For some, being crowned Mr. or Miss Georgia Tech has been a dream ever since they first stepped onto campus. For others, it is something that fell into their lap as a surprising result of the hard work they put into bettering the community.
“On my first date with my boyfriend, he told me that I should run for Miss Georgia Tech,” said Copeland. “I said ‘You don’t even know me. You’re crazy.’ That was two years ago.”
The selection process for Mr. and Miss Georgia Tech is lengthy, but a classic part of Tech’s homecoming week activities. Hopefuls, who were each nominated by a campus organization, slept in a hallway the night before applications were due in order to be one of the 25 applicants that are accepted for each gender. The 50 total seniors each completed essays and interviews, and composed a video presentation that included why they were proud to be a Georgia Tech student and what being a candidate meant to them. Ten female and ten male semifinalists were selected, and campaigning began to see which contestant could get the most votes and be chosen as a finalist. The process was long, but for Copeland the journey to Miss Georgia Tech had begun years earlier as a love for helping her community.
When Copeland entered Tech as a freshman, she was a biochemistry major and thought that she wanted to be a pharmacist. Plans changed when she realized that pharmacists only need two years’ worth of requirements, and Copeland found that she loved Tech so much that she couldn’t leave. So she decided to stay, switch to biomedical engineering and make the most of her time here.

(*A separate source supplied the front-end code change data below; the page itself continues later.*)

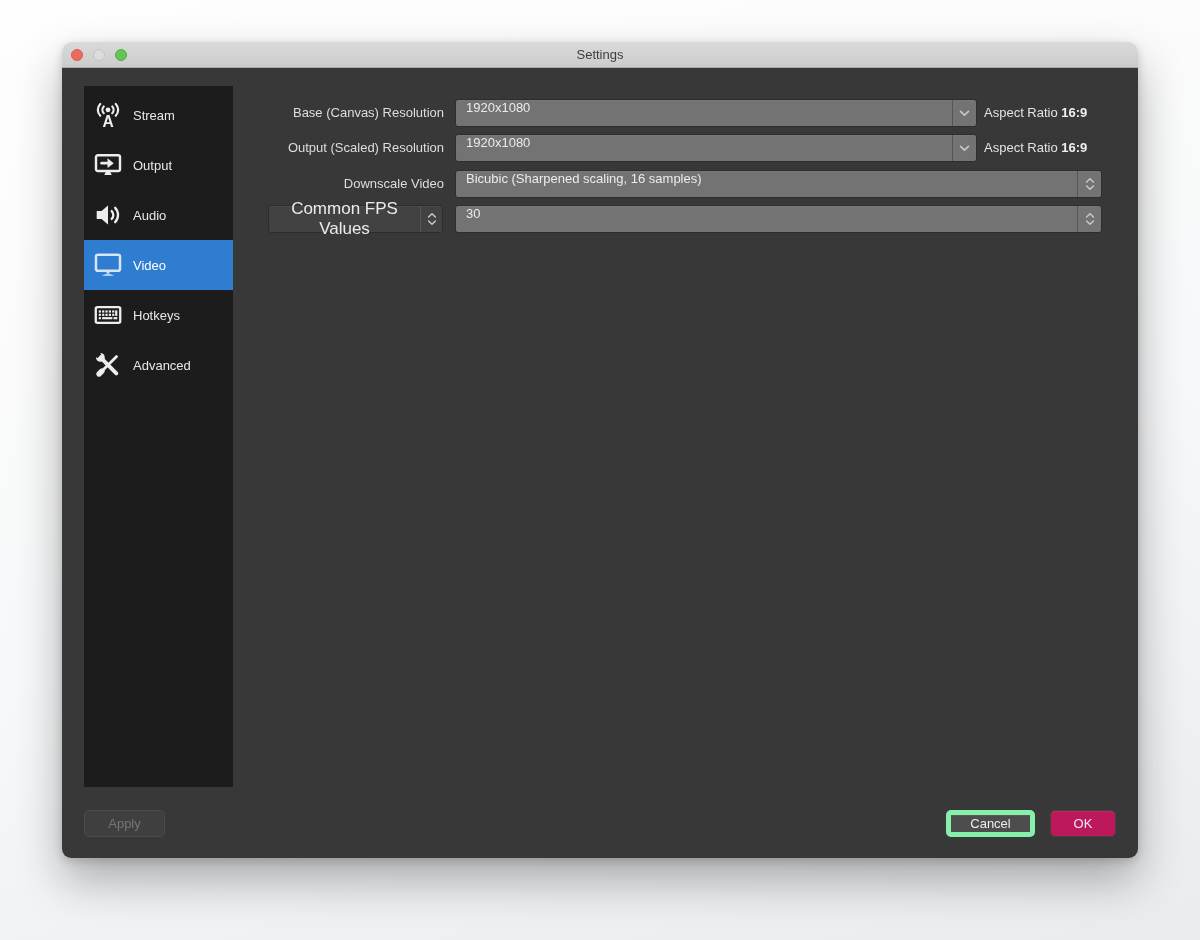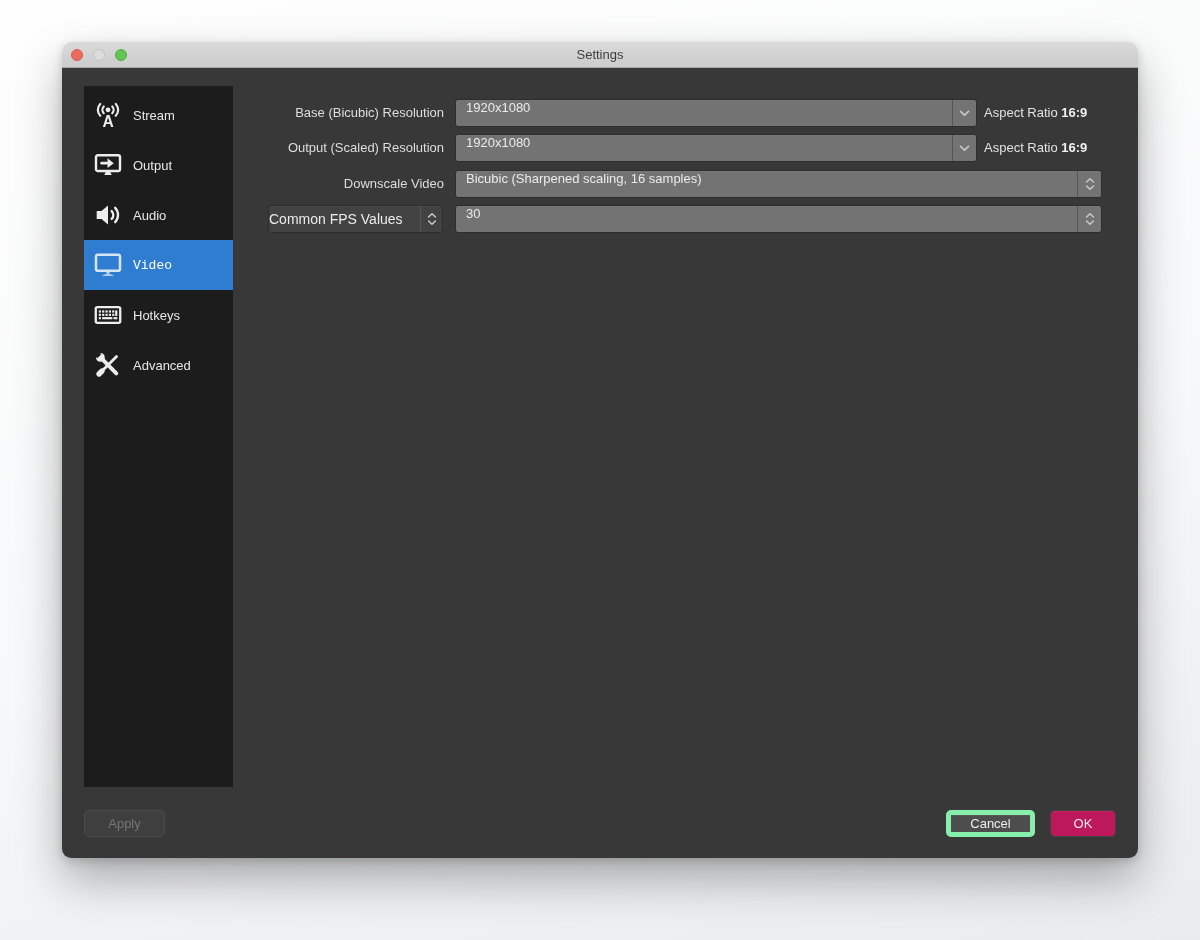--- a/index.html
+++ b/index.html
@@ -184,7 +184,7 @@
     </div>
 
     <div class="form-row r1">
-      <span class="form-label">Base (Bicubic) Resolution</span>
+      <span class="form-label">Base (Canvas) Resolution</span>
       <div class="combo w-res">
         <span class="val">1920x1080</span>
         <span class="arrow">

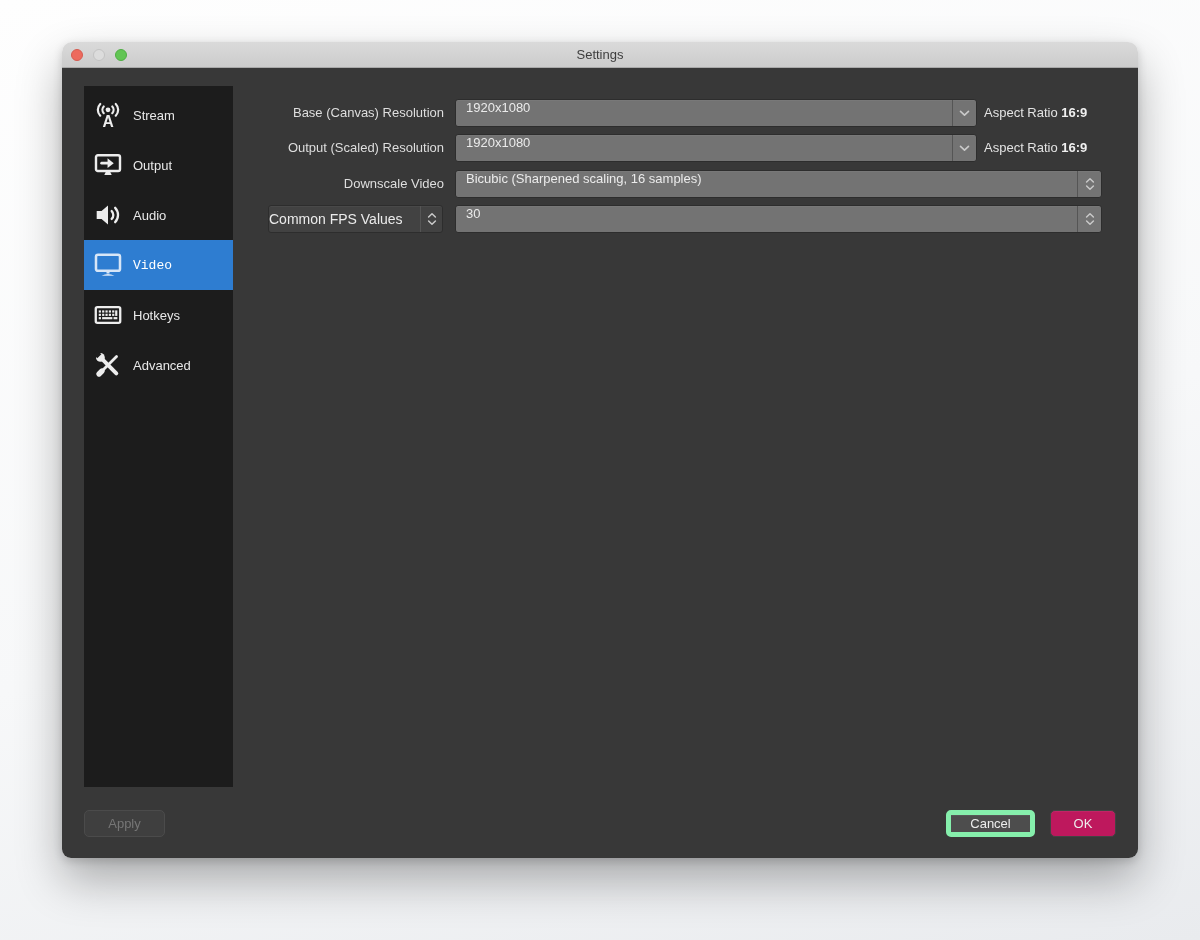--- a/index.html
+++ b/index.html
@@ -56,7 +56,7 @@
   .fps-btn { position:absolute; left:206px; width:175px; height:28px; background:#424242;
     border:1px solid #2d2d2d; border-radius:3px; display:flex; align-items:center;
     box-shadow:inset 0 1px 0 rgba(255,255,255,.04); }
-  .fps-btn .val { flex:1; font-size:14px; color:#ebebeb; }
+  .fps-btn .val { flex:1; text-align:center; font-size:17px; color:#ebebeb; }
   .fps-btn .arrow { width:22px; align-self:stretch; display:flex; align-items:center;
     justify-content:center; border-left:1px solid #555; }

Her involvements include a laundry list of philanthropic organizations and councils. To start with, she has worked with underrepresented minorities as a mentor and camp counselor in the Office of Minority Education Development (OMED) programs, participated in climate survey committees, is a member of an honors leadership society and volunteers at a local children’s hospital. Copeland is particularly passionate about increasing diversity in the field of biomedical engineering and hopes to eventually make an impact as a pediatrician.
Copeland grew up in a homogeneous community, without minority professionals as role models that she could look to for inspiration as she dreamed of being an engineer or doctor. She wants to make sure someone changes that, and is determined to be a positive example for children who need someone to look up to. As a child she looked up to her dad, who worked hard to provide a wonderful lifestyle for her and her sister despite his lack of a college degree and impoverished childhood.
December will bring graduation for Copeland, who has her sights set on medical school. After completing her education, she hopes to work in a hospital or start her own private practice in Atlanta and serve those who can’t afford regular healthcare. And she knows that her engineering degree at Georgia Tech has given her the inspiration, strength and skills she needs to make these dreams a reality.
“Being an engineer has completely changed the way I think about things,” said Copeland. “When you have engineering problems, many times there is no one answer. It's going to set me up for so much success in medical school and in learning how to solve difficult problems.”